1. Mid-America Fish Contaminants Group, August 1989, Fish Sampling Guidelines.

2. DER Water Quality Monitoring and Quality Assurance Section, Bureau of Water Analysis, Tallahassee, FL, July 1984 Draft, Interim Method For The Sampling and Analysis Of Metals In Fish Tissue With Emphasis On Mercury.

3. U.S. E.P.A., Environmental Monitoring and Support Laboratory, Cincinnati, OH. October 1980, Interim Methods For The Sampling And Analysis Of Priority Pollutants In Sediments and Fish Tissues.

4.3.7 Shellfish Sampling

This protocols pertain only to the collection of whole organisms which will be processed by the laboratory. This means that the shellfish must be collected with shells INTACT.

4.3.7.1 Sample Collection

a. Shellfish may be brought to the surface using divers, clam rakes, tongs or any other suitable means.

b. Unless specific species are required, the sample should include samples of all species.

c. Select only live organisms. This means that the shells are tightly closed and cannot be manually pried open.

d. The laboratory must be consulted for the number of shell fish to submit. Since many shells will open in transit, collect at least twice as many specimens as the laboratory required.

4.3.7.2 Sample Transport and Preservation

a. Wrap all specimens from one location securely in aluminum foil.

b. Place in a sealable plastic bag, seal bag, identify contents with a field ID number and place immediately on ice.

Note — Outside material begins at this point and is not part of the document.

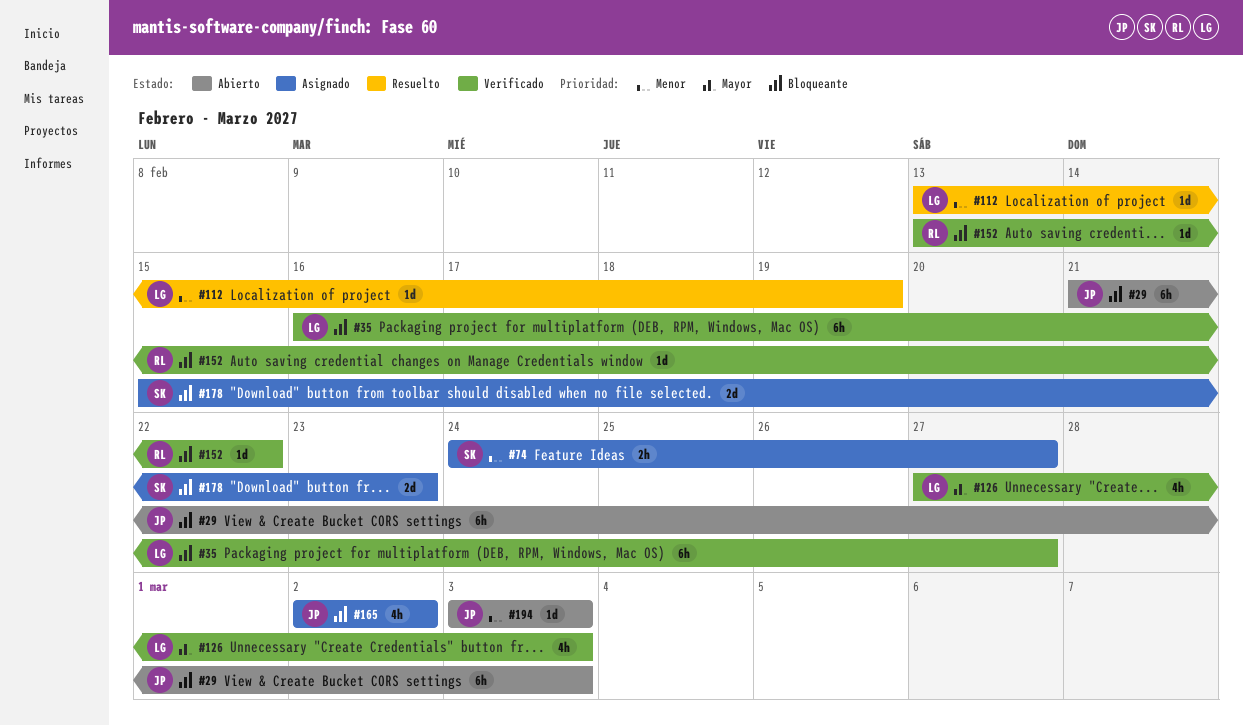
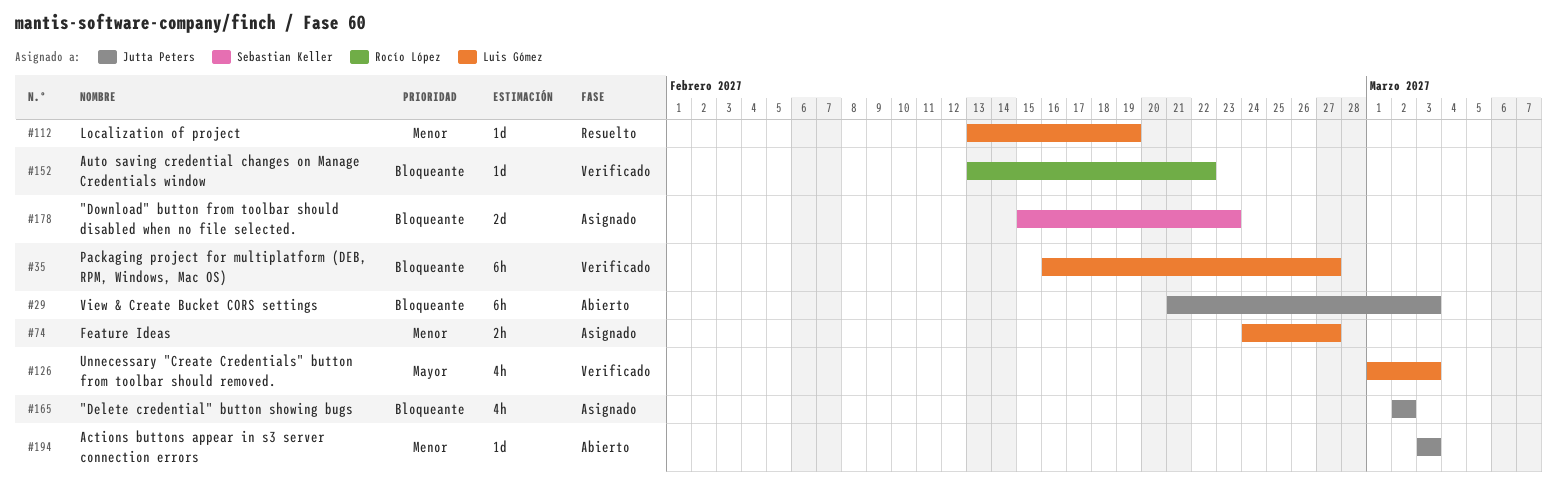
#74, owner: Sebastian Keller -> Luis Gómez
#126, start: Feb 27 -> Mar 1

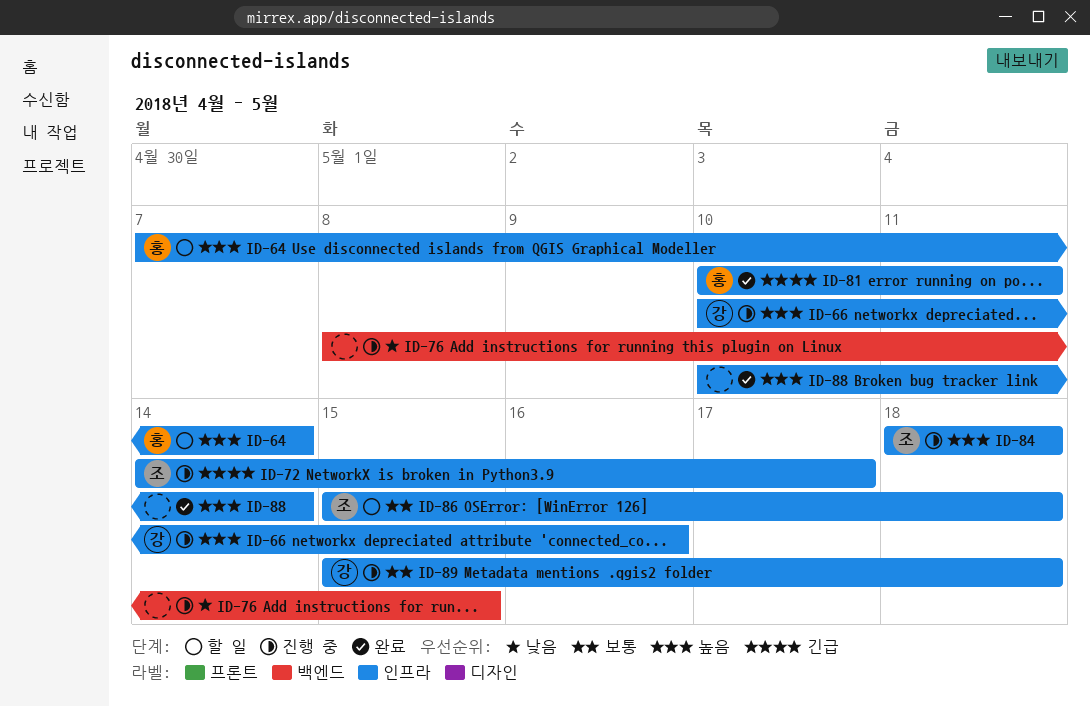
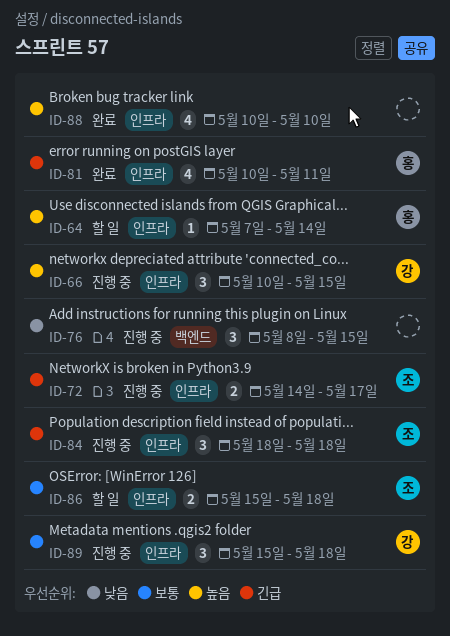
ID-66, due: May 16 -> May 15
ID-84, priority: 높음 -> 긴급
ID-88, due: May 14 -> May 10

c. Complete documentation which must include:

1. Description of sampling location

2. Depth that specimens were found

3. Species identification (if possible)

4. Number of different types of specimens (if applicable)

5. Collection time

6. Collection equipment and method

d. Samples must be transported to the laboratory within 24 hours of collection. They may be frozen for transport, but must be frozen immediately upon receipt in the laboratory.

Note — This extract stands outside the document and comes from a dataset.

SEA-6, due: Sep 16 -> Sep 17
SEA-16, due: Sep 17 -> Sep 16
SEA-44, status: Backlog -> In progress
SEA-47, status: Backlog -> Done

NOTE: If samples are frozen for transport, sufficient ice and/or dry ice must be packed to that they remain frozen during transit.

4.3.8 Residual Sampling

Residuals matrix is defined as domestic waste sludge residuals. All sampling must be conducted by following EPA's POTW Sludge Sampling and Analysis Guidance Document, 1989.

4.3.9 Hazardous Waste Sampling

Hazardous Waste Sampling shall follow the protocols outlined in the following sections of the EPA Region IV "Standard Operating Procedures and Quality assurance Manual" (February 1991):

a. Waste: Pits, Ponds and Lagoons - Section 4.12.3, pp. 3 through 5.

b. Waste: Open and Closed Container Sampling - Section 4.12.4, pp. 5 through 8.

c. Waste: Waste Piles and Landfills - Section 4.12.5, pp. 8 through 9.

4.3.10 Sampling Protocols for Macrobenthic Invertebrate Identification

Sample collection macrobenthic organisms shall follow protocols specified in these documents:

a. "Macroinvertebrate Field and Laboratory Methods for Evaluating the Biological Integrity of Surface Waters", ORD, Washington, D.C., November 1990;

b. Standard Methods for the Examination of Water and Wastewater, Part 10500, 17th Edition, APHA, 1989.